(WRITTEN INSTRUCTION 1):
Find every line in the records that contains the string "kern" and copy each of those lines in full.

(SELECTED EXTRACT):
Wednesday, September 3, 2014

The Kavkaz Center and the Jihadist Threat, by Giovanni Giacalone

The Kavkaz Center and the Jihadist Threat

The center of Caucasian jihadist media propaganda is located in Europe and it is under the eyes of several European governments who seem to be fully aware of it.
The Kavzkaz Center (Кавказ-центр) is a private website that has been active on the scene for almost two decades. According to its mission the objective of the site is to report events related to Chechnya and to provide international news agencies with news-letters, background information and assistance in making independent journalistic work in Caucasus.

How Western medias define the Kavkaz Center
Western institutes and media such as the Jamestown Foundation and the Guardian have often referred to the Kavkaz Center as “a Chechen separatist website”  or  “a pro-independence website”.[1] [2] [3] [4] [5]
In August 2009, after the Nazran terror attack, the Italian newspaper “La Repubblica” refered to it in the following way:
“….the site already used by the Chechen secessionists to claim responsibility for the takeover of the Dubrovka theater in Moscow and the Beslan school”. [6]
In March 2014, when the Kavkaz Center had reported the death of Caucasian jihadist terror boss Doku Umarov (Доку Хаматович Умаров) , defining him a “martyr”, Fox News and the BBC were still careful to define the center as “the website of Islamic militant groups in Russia's North Caucasus”, while the Los Angeles times preferred the term “insurgent website”. [7] [8]
In these specific last cases related to 2014 the facts are particularly interesting since by this time the Volgograd bombings and the Boston marathon attack, all carried out by the so called “Chechen separatist”, had already occurred.

(WRITTEN INSTRUCTION 2):
List every news outlet that the Kavkaz Center article above names as having described the site.

(SOURCE DATA):

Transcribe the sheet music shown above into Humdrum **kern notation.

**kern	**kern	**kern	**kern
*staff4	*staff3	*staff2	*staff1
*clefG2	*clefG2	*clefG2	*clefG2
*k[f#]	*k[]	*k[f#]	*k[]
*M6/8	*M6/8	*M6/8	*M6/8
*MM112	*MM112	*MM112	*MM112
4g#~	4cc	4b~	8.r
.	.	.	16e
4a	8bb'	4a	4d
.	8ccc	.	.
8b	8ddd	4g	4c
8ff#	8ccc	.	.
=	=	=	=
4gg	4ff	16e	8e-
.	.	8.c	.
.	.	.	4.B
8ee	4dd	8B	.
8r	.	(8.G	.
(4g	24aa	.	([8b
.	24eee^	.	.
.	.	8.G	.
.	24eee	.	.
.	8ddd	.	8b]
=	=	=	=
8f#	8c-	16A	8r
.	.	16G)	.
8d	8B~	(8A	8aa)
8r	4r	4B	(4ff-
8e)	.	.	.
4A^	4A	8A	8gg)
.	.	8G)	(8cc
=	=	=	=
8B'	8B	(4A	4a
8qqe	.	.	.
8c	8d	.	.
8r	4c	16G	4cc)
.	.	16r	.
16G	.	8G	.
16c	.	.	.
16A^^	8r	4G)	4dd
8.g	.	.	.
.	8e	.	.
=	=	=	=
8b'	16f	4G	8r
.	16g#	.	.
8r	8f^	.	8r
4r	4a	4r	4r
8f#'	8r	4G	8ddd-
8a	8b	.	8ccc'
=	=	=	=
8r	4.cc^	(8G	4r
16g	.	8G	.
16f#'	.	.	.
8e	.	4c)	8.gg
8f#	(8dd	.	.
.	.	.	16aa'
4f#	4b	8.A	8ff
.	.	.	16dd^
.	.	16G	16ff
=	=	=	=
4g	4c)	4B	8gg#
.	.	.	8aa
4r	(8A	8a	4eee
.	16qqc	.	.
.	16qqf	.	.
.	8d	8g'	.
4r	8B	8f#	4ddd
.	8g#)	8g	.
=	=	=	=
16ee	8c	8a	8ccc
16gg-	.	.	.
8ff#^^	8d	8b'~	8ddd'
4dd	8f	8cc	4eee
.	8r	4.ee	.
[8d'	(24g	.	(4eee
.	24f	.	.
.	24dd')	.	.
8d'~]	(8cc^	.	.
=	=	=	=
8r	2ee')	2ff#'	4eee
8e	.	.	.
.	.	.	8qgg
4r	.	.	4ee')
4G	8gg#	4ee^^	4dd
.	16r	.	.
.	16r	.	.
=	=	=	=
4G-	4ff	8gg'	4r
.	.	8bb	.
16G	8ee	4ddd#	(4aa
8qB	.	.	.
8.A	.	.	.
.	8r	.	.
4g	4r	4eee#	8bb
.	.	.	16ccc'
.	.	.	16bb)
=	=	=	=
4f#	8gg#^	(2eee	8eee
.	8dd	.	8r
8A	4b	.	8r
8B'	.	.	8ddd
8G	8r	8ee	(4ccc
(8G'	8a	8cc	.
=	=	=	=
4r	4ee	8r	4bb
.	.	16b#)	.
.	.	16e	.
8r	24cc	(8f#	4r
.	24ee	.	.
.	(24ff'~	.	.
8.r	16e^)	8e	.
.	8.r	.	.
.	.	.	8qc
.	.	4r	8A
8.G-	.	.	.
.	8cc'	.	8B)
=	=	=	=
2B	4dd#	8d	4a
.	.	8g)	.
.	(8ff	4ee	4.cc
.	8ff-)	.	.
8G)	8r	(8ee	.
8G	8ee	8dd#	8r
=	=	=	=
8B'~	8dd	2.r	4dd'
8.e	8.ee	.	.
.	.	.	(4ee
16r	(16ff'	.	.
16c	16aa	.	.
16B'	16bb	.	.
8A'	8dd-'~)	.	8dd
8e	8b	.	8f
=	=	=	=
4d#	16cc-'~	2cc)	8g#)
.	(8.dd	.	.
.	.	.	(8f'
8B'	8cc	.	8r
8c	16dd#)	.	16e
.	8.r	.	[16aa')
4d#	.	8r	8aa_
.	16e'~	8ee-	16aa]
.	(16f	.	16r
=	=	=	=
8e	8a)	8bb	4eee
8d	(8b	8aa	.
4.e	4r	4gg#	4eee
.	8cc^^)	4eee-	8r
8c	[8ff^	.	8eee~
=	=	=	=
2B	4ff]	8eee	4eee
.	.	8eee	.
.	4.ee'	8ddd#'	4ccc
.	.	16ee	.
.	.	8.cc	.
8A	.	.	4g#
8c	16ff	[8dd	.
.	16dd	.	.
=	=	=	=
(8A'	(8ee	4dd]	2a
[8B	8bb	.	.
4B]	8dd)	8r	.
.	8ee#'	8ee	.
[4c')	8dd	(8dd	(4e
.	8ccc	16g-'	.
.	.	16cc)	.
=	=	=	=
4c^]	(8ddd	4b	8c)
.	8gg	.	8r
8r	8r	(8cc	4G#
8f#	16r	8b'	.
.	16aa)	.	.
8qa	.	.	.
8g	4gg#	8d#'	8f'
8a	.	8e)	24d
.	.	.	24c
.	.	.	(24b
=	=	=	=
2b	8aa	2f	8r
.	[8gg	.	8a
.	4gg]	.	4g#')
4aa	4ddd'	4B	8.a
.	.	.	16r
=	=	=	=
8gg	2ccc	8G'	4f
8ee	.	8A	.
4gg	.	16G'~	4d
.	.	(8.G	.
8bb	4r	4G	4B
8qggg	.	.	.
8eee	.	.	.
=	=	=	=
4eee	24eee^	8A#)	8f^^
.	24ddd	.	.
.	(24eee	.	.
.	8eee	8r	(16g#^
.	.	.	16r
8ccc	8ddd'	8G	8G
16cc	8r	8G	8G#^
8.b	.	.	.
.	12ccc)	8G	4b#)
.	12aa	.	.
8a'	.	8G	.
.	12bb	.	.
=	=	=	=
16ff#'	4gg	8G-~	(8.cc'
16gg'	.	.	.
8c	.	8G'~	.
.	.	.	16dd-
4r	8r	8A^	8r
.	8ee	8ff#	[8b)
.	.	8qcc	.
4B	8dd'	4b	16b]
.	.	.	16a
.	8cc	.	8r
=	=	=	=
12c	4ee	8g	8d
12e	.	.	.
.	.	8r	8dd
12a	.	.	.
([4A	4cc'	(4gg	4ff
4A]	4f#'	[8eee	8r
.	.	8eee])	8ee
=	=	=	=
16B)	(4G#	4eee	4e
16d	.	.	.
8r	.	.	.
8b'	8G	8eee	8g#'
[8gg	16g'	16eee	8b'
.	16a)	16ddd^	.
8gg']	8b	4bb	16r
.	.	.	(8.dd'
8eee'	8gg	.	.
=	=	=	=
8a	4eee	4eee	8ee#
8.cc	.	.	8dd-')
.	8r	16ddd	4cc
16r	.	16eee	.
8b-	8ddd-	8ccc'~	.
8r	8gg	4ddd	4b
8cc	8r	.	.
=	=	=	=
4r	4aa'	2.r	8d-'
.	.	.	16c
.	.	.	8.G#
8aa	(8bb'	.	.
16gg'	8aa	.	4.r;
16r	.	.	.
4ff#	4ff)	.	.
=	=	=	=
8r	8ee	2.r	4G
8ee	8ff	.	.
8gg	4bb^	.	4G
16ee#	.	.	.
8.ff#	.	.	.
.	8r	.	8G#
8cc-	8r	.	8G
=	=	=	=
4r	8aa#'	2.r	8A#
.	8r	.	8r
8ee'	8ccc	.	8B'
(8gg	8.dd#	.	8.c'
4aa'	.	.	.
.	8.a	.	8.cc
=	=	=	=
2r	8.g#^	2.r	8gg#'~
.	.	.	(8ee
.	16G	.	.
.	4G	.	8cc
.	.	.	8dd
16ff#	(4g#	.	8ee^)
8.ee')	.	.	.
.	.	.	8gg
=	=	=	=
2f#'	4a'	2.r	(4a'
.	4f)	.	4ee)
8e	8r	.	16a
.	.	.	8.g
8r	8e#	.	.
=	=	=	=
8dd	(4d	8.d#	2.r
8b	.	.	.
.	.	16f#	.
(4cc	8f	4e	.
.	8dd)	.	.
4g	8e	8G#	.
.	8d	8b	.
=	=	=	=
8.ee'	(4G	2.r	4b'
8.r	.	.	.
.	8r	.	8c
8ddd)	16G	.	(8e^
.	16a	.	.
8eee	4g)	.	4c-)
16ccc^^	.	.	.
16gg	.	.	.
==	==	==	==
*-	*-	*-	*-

(FULL ANSWER 1):
Transcribe the sheet music shown above into Humdrum **kern notation.
**kern	**kern	**kern	**kern

(FULL ANSWER 2):
the Guardian
La Repubblica
Fox News
the BBC
the Los Angeles times